Thursday, 3 May 2012

How to Win Votes: FREE FUNERALS (but at what cost?)

"Honduras murders: Where life is cheap and funerals are free"


The accolade for the highest murder rate in the world belongs to Honduras, an award I am sure that they are not happy to receive. It is also a country where many live in poverty and when a family loses a loved one, they can often not afford the funeral. The mayor of Tegucigalpa, Ricardo Alvarez (pictured below) said: "I found that people were being buried in plastic garbage bags”.

Ricardo Alvarez

One recent politician decided that a main focus of his campaign would be to offer free funerals for anyone unable to give their family member a dignifed burial. This vote-winning promise worked! It raises questions in the value and importance of a dignified burial in a country where financial resources could be better spent.

When a family needs help, they phone the city's mortuary where there is a stack of brand new coffins. They send out a black pickup truck with "Funeraria del Pueblo" painted on the side which takes the coffin, plus a stand, curtains and candles. The funeral is then held in the local church and afterwards buried in a plot provided by the People's Funeral Service.
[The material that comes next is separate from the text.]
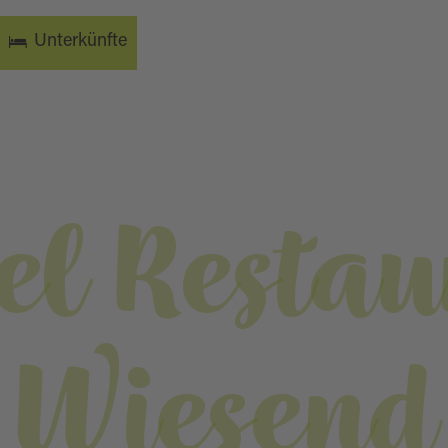
Unterkünfte
el Restau
Wiesend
One of the reasons this service is so important to the people of Honduras is because the murder rate is staggeringly high:


The National Commission for Human Rights has worked out that there is a violent death every 74 minutes in this small nation of about eight million people (not much bigger than the population of London). In the UK there is just over 1 person killed per 100,000 each year, it is 86 in Honduras.
Many of these deaths are violent, and usually involving a gun. The reasons for the murders are complex though:
  • The 2009 coup brought a wave of political killings
  •  Mexican drugs cartels now operate in Honduras
  •  It's estimated that 79% of all cocaine flights from South America to the US stop in Honduras
  •  There is one gun in Honduras for every 10 people, according to the UN
  •  Police corruption allows violent crime to go unpunished
  •  Two-thirds of Hondurans live in poverty
Due to poverty and poor medical care there are many deaths that are also from natural causes which means that the state-provided funeral service is kept very busy. On average it would cost $1,000 (£620) for a private funeral service.


Yoni Alexander Osorio Hernandez, works at the People's Funeral Service. He said:
"We also hurt for the families - especially because there is so much violence in our country. Most of the families who come to La Funeraria del Pueblo are very poor indeed. This is a service based on solidarity - solidarity with those families at a very difficult time for them."

Is the value of life being forgotten for some in Honduras? What can be done to change the violent mindset of some
people in Honduras? Do you think that providing this service should have been an important priority for the Honduras government? The cost of this service will no doubt affect budgets for things such as education and health, is this right? What is the importance of a dignified burial?